> _CONSIGNES_
• a. Résumez en deux phrases l'hommage à Yogi Ramsuratkumar.
• b. Transcrivez sans modification le passage de l'hommage à Yogi Ramsuratkumar qui commence par "Deva manusha rupena" et se termine par "l'idéal à suivre.".

> _TEXTE SOURCE_
__________
SHRADDHANJALI
A MON DIKSHA GURU

Sadhu Prof. V. RANGARAJAN

 

"Seul un escroc ou un fou aimerait être connu comme un dieu
alors qu'il vit. Pour un homme sain et honnête sur terre, le fardeau
de la divinité serait impossible à porter pendant sa vie."

(extrait du discours du Sage Yadodhara à ses élèves, 5054 av. JC)

La citation ci-dessus est tirée de la saga des anciens Aryas, "Retour aux Aryas" de l'auteur renommé Bhagwan S. Gidwani.

Deva manusha rupena carantyete mahitale - Dieu marche sur terre sous la forme humaine, proclament nos Ecritures. Dans le Ramayana, Ramachandra fait un appel fervent :

Atmanam manusham manye dasharatatmajam¡ - Sache que je suis un homme, fils de Dasaratha.

Dieu vient sur terre pour Se poser comme homme idéal, ce pour permettre à l'homme de suivre Son exemple et s'élever jusqu'à la Divinité. De telles Âmes Divines qui marchent sur le sentier fixé par Dieu atteignent l'état de Divinité, mais ils vivent parmi les hommes comme des hommes ordinaires, souvent incognito, jusqu'à ce que d'autres âmes ardentes découvrent en elles l'idéal à suivre.

Bhagavan Yogi Ramsuratkumar, mon diksha guru, qui avait l'habitude de s'appeler 'mendiant fou' et qui a mené la vie d'un voyageur insouciant dans les premiers jours de sa sadhana, vivant sous des arbres au bord de la route, sur des quais de gare, dans des marchés affairés et devant des temples, a atteint le Mahasamadhi à l'intérieur d'un grand Ashram construit par Ses dévots à Tiruvannamalai le mardi 21 février 2001 à 3h 20 du matin. Il avait 84 ans.
__________
> _DONNÉES FOURNIES_
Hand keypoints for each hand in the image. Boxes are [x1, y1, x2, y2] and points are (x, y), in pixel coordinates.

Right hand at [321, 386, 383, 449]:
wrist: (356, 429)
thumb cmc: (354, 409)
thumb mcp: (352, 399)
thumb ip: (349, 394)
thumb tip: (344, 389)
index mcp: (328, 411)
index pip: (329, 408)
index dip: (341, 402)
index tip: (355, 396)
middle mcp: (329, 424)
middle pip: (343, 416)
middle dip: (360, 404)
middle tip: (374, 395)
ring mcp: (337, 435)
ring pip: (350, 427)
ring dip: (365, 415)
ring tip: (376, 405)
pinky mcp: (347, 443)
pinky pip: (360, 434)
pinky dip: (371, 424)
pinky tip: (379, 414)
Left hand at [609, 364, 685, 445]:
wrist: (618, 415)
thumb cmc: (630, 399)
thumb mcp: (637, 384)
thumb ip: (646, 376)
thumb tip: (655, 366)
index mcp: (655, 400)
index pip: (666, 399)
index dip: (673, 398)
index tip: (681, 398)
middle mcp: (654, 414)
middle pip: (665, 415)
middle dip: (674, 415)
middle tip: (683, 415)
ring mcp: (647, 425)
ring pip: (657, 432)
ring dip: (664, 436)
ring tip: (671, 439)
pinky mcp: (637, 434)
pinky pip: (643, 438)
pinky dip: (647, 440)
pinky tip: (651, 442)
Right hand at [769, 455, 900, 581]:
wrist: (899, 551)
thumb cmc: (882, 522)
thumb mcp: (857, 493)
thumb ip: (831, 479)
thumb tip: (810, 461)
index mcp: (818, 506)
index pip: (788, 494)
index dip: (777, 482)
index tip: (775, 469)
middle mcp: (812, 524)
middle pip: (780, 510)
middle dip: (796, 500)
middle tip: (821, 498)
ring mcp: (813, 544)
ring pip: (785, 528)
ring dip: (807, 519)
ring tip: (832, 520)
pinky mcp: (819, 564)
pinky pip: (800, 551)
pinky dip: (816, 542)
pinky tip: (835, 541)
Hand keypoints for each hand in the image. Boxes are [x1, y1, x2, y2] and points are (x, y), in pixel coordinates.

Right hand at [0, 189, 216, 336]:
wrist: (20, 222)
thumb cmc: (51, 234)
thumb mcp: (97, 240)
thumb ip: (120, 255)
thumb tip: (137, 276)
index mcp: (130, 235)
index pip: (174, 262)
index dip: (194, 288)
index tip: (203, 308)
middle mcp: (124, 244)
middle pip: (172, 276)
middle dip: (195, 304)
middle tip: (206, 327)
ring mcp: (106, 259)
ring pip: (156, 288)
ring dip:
__________
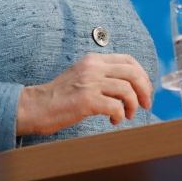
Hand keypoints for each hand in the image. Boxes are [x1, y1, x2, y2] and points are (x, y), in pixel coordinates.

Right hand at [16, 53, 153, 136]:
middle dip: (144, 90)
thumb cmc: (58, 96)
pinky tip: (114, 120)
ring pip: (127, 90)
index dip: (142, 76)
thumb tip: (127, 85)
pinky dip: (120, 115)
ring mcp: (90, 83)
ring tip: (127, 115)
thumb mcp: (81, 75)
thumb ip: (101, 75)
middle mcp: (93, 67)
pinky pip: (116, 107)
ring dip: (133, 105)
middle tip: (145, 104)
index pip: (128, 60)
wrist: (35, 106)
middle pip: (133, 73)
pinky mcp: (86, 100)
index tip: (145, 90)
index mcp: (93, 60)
__________
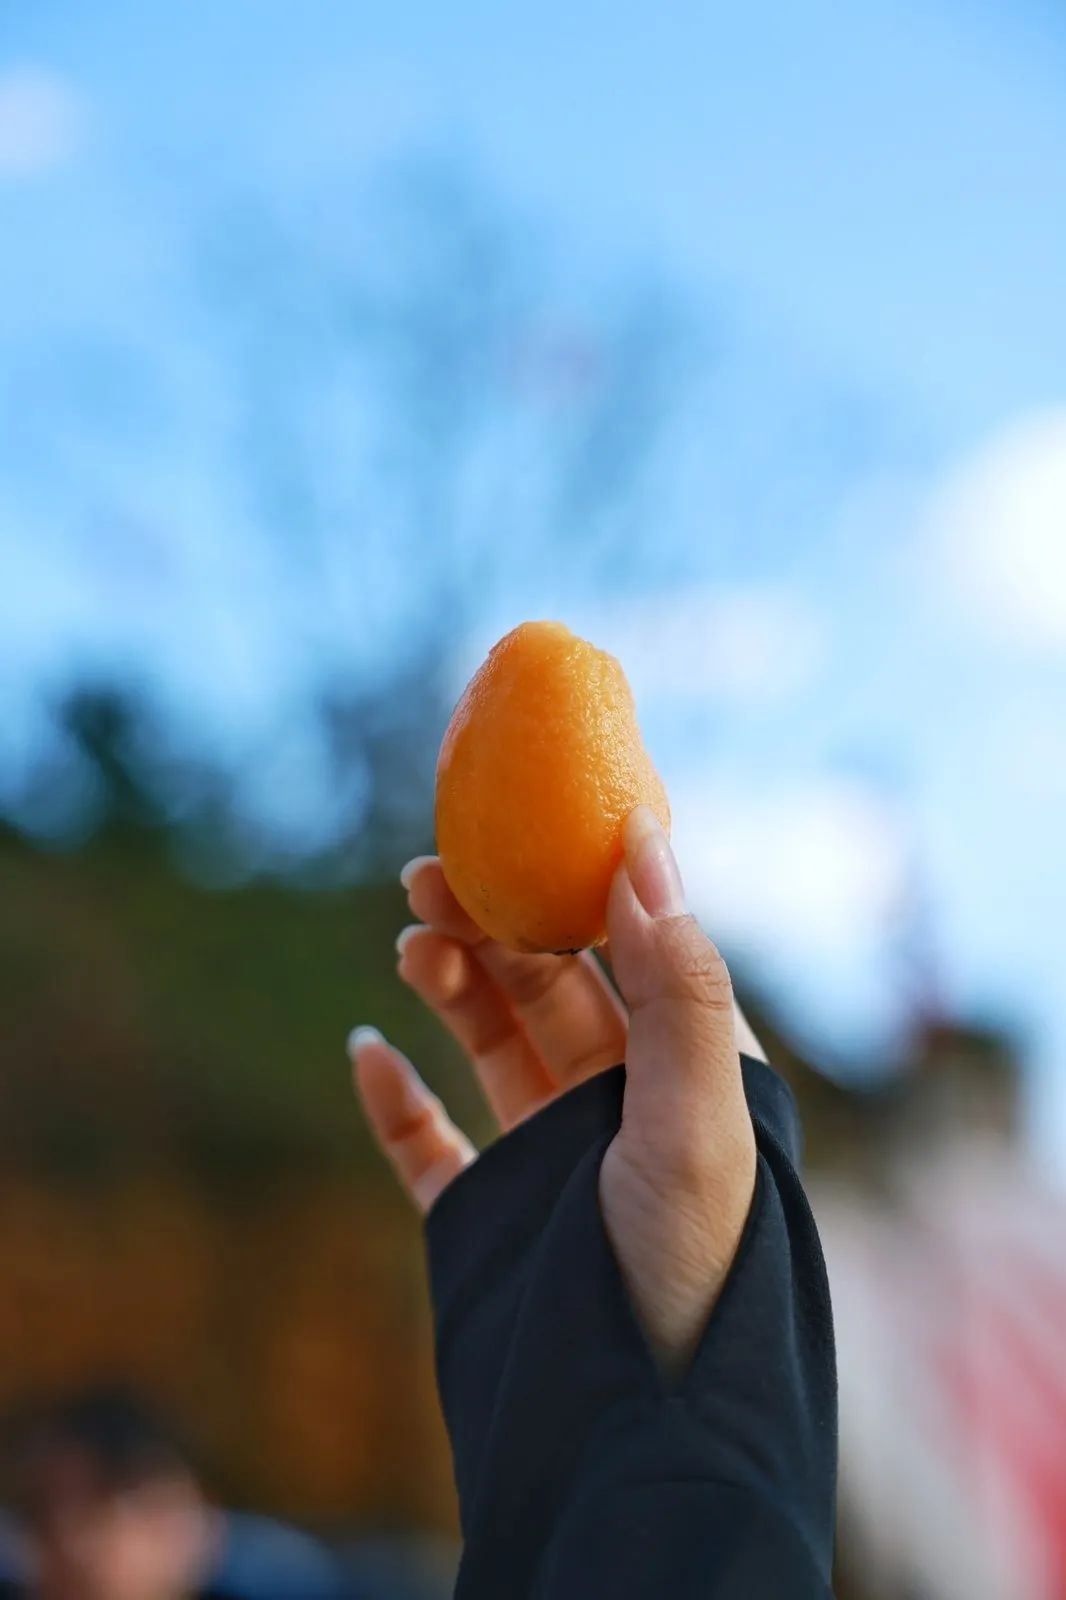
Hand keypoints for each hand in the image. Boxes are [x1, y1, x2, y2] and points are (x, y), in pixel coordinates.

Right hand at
__________
> _RÉPONSES RÉDIGÉES_
• a. Selon les Écritures citées, Dieu marche sur terre sous la forme humaine pour offrir à l'homme un idéal à suivre, et les Âmes Divines qui atteignent la Divinité vivent parmi les hommes comme des hommes ordinaires, souvent incognito. L'auteur évoque ensuite son diksha guru, Bhagavan Yogi Ramsuratkumar, qui se disait « mendiant fou », mena d'abord une vie de voyageur insouciant et atteignit le Mahasamadhi à Tiruvannamalai le 21 février 2001, à l'âge de 84 ans.

• b.
Deva manusha rupena carantyete mahitale - Dieu marche sur terre sous la forme humaine, proclament nos Ecritures. Dans le Ramayana, Ramachandra fait un appel fervent :

Atmanam manusham manye dasharatatmajam¡ - Sache que je suis un homme, fils de Dasaratha.

Dieu vient sur terre pour Se poser comme homme idéal, ce pour permettre à l'homme de suivre Son exemple et s'élever jusqu'à la Divinité. De telles Âmes Divines qui marchent sur le sentier fixé par Dieu atteignent l'état de Divinité, mais ils vivent parmi les hommes comme des hommes ordinaires, souvent incognito, jusqu'à ce que d'autres âmes ardentes découvrent en elles l'idéal à suivre.